§ EXERCISE OBJECTIVE
Present the lines of the entries from the line containing "genus: Stereum" through the final line of the entries as a numbered list. Leave out any blank lines.

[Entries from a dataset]
===

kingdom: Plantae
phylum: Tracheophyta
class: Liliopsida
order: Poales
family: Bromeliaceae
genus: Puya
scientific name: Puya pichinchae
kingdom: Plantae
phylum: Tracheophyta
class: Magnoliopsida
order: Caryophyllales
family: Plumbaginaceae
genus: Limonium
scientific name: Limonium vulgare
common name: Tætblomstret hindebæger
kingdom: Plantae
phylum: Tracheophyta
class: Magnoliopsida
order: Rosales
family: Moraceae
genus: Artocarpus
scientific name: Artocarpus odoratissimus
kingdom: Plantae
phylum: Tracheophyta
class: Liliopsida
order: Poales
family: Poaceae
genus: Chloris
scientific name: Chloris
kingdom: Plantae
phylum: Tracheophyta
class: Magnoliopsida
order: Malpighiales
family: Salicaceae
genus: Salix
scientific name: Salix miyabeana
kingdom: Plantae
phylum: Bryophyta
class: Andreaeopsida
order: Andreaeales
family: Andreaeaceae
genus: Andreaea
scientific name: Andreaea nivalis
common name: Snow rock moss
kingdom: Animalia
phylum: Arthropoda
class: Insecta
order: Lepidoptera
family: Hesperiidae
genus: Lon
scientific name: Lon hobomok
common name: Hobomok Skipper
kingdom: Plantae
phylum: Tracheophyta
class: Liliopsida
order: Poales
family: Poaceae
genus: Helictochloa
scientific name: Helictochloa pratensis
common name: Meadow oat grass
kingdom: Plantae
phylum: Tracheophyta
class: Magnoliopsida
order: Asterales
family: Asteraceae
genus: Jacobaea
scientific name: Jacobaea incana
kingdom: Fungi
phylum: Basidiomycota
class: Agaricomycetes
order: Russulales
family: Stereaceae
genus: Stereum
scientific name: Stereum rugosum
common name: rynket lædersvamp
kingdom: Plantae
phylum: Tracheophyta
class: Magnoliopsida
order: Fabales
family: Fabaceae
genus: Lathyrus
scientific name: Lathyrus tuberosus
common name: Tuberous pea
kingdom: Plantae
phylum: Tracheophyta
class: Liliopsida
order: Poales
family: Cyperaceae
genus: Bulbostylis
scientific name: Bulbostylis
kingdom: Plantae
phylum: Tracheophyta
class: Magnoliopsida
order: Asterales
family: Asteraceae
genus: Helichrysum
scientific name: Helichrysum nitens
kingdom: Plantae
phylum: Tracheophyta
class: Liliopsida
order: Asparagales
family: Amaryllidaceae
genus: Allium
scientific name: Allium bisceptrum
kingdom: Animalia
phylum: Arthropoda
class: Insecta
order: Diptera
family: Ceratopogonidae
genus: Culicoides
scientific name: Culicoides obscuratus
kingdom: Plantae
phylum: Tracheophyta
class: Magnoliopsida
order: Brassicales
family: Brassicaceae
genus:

===

§ FINISHED ANSWER
1. genus: Stereum
2. scientific name: Stereum rugosum
3. common name: rynket lædersvamp
4. kingdom: Plantae
5. phylum: Tracheophyta
6. class: Magnoliopsida
7. order: Fabales
8. family: Fabaceae
9. genus: Lathyrus
10. scientific name: Lathyrus tuberosus
11. common name: Tuberous pea
12. kingdom: Plantae
13. phylum: Tracheophyta
14. class: Liliopsida
15. order: Poales
16. family: Cyperaceae
17. genus: Bulbostylis
18. scientific name: Bulbostylis
19. kingdom: Plantae
20. phylum: Tracheophyta
21. class: Magnoliopsida
22. order: Asterales
23. family: Asteraceae
24. genus: Helichrysum
25. scientific name: Helichrysum nitens
26. kingdom: Plantae
27. phylum: Tracheophyta
28. class: Liliopsida
29. order: Asparagales
30. family: Amaryllidaceae
31. genus: Allium
32. scientific name: Allium bisceptrum
33. kingdom: Animalia
34. phylum: Arthropoda
35. class: Insecta
36. order: Diptera
37. family: Ceratopogonidae
38. genus: Culicoides
39. scientific name: Culicoides obscuratus
40. kingdom: Plantae
41. phylum: Tracheophyta
42. class: Magnoliopsida
43. order: Brassicales
44. family: Brassicaceae
45. genus:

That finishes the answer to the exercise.